Given passage START
2AC — Tax The Rich CP

( ) Permute: Do Both. Inequality is a linear impact. “Double solvency” outweighs the net-benefit.




( ) Structural Violence DA — only the plan can remove the institutional bottleneck preventing market repair.


Grusky 12 — David B. Grusky, Barbara Kimball Browning Professor in the School of Humanities and Sciences and Director of the Center on Poverty and Inequality at Stanford University, Director of the Recession Trends Initiative and the California Welfare Laboratory, former Founding Director of the Center for the Study of Inequality at Cornell University, holds a Ph.D. in Sociology from the University of Wisconsin-Madison, 2012 (“What to Do about Inequality,” Boston Review, March/April, Available Online at https://bostonreview.net/archives/BR37.2/ndf_david_b_grusky_inequality.php, Accessed 07-20-2017)

Education Rent

With all the recent worrying about the travails of the college-educated, it is easy to forget that the payoff of a college education has dramatically increased over the long run, with the sharpest increase occurring in the 1980s. The growing earnings gap between the college-educated and the rest of the labor force is an important source of rising inequality.
Given passage END
Available data START
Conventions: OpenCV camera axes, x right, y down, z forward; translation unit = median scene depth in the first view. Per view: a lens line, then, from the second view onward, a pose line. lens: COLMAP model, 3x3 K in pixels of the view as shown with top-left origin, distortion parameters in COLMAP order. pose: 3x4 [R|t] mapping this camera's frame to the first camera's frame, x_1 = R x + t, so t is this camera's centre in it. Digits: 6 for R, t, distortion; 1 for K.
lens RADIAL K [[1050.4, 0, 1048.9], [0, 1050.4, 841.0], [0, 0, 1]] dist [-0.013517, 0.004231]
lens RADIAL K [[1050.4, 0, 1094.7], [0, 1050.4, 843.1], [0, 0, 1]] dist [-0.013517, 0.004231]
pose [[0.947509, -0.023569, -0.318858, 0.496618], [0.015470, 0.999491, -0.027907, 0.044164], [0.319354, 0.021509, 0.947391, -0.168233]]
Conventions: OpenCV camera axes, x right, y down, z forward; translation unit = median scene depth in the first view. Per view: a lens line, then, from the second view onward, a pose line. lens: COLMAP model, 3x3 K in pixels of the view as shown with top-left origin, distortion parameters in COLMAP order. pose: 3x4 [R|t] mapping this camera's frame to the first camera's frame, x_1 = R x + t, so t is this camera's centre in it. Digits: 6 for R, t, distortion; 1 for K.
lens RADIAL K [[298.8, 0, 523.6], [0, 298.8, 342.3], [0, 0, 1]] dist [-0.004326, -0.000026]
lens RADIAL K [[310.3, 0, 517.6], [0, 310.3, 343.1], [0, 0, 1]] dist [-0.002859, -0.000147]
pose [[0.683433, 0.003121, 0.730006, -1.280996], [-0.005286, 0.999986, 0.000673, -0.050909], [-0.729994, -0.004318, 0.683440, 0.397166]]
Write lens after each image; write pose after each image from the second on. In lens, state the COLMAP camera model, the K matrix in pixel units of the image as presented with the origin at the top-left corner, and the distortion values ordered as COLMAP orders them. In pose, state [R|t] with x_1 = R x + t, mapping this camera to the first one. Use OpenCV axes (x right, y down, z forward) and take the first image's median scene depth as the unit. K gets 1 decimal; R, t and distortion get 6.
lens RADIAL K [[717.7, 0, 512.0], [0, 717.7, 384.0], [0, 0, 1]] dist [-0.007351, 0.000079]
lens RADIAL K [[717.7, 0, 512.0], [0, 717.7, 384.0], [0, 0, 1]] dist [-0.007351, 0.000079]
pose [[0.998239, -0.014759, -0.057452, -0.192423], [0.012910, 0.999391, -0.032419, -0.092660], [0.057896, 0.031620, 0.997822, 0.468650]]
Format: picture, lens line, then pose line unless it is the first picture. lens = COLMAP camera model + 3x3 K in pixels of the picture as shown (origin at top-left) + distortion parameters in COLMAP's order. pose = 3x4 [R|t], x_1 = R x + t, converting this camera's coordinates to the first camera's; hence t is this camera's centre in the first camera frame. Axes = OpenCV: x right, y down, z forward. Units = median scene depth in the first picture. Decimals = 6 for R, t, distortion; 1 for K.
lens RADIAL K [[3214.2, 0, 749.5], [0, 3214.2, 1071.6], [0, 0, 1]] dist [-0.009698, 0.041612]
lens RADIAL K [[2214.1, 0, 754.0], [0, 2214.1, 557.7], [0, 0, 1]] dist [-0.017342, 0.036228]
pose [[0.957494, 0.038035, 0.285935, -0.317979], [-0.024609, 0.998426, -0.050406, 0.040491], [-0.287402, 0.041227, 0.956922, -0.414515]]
Available data END
Assigned task -> Name every university mentioned in the passage on inequality. Work only from the passage on inequality.

The completed task -> Stanford University, Cornell University, University of Wisconsin-Madison